Beware that AsyncUpdater can cause the run-time allocation (at least on some platform) of the message to be posted on the message queue, therefore it is not strictly realtime safe: although you may get away with it on any reasonable Desktop setup, that may become a problem in embedded contexts like the Elk Audio OS, AFAIK

The ParameterAttachment classes are AsyncUpdaters, and only update linked UI elements in their constructors/destructors, and within handleAsyncUpdate. They also directly attach to parameters, bypassing the APVTS ListenerLists, so they shouldn’t be susceptible to the APVTS add/remove safety issues mentioned earlier in this thread.

All attachments derive from AttachedControlBase, which just adds itself as a listener to AudioProcessorValueTreeState::ParameterAdapter::listeners. Different class, same problem.

You mentioned earlier that its best not to add/remove listeners at runtime. How is that feasable for the creation/destruction of the editor? Each real-world application probably needs to add some listeners on runtime in this situation.

I see that this is a exotic case, but still I think that this is still a very fundamental issue, especially as attachments are the juce-proposed solution on how to connect the processor and editor.

I didn’t know that! Luckily, I’m using my own system for this, which is strictly realtime-safe on any architecture, because it uses an std::atomic_flag (which is required by the C++ spec to be lock-free).
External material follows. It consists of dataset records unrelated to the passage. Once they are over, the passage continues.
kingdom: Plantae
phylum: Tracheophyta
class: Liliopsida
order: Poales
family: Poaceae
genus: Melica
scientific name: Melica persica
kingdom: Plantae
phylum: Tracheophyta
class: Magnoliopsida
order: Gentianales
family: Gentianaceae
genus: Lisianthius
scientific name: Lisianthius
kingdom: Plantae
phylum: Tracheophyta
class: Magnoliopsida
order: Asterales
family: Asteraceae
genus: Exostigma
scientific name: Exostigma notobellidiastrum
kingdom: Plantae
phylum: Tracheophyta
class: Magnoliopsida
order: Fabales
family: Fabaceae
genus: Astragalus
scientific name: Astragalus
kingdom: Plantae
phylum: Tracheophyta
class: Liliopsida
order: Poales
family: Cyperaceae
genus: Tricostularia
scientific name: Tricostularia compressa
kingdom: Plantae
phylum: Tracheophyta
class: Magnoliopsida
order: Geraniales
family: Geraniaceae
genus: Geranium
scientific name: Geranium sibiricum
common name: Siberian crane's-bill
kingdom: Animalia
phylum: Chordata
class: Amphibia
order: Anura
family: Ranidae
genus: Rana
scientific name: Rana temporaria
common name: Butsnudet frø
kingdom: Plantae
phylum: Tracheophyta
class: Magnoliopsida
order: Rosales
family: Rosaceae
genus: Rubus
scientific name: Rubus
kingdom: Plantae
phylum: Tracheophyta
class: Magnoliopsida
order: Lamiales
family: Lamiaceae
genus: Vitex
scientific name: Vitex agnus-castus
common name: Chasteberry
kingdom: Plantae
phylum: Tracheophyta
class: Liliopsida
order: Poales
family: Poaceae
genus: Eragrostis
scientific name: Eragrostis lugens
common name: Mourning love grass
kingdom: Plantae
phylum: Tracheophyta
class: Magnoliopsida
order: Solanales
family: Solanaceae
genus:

Feel free to use this in your own code:

/**
 * Allows change messages to be scheduled realtime- and thread-safely.
 */
class RealtimeSafeChangeBroadcaster : public juce::ChangeBroadcaster,
                                      protected juce::Timer {
public:
	RealtimeSafeChangeBroadcaster() :
			notDirty ATOMIC_FLAG_INIT {

		notDirty.test_and_set();
		startTimerHz(60);
	}

	/**
	 * Schedules a change message to be sent on the message thread.
	 * This function is thread- and realtime-safe.
	 */
	void sendChangeMessageRealtimeSafely() {
		notDirty.clear();
	}

private:
	std::atomic_flag notDirty;

protected:
	void timerCallback() override {
		if (!notDirty.test_and_set()) {
			sendChangeMessage();
		}
	}
};

Adding the talk from @dave96 for background:

This has changed on the juce6 branch, where attachments listen to parameters directly.

I was talking specifically about adding/removing listeners to parameters, or the APVTS. I suggested earlier having a permanent ‘message-thread-only’ listener list which lives in the processor. Parameters are connected to trigger this ListenerList (on the message thread only) during the PluginProcessor constructor. Then, the editor (or really any GUI object) can connect/disconnect to this secondary listener list at any point without introducing thread-safety or realtime-safety issues.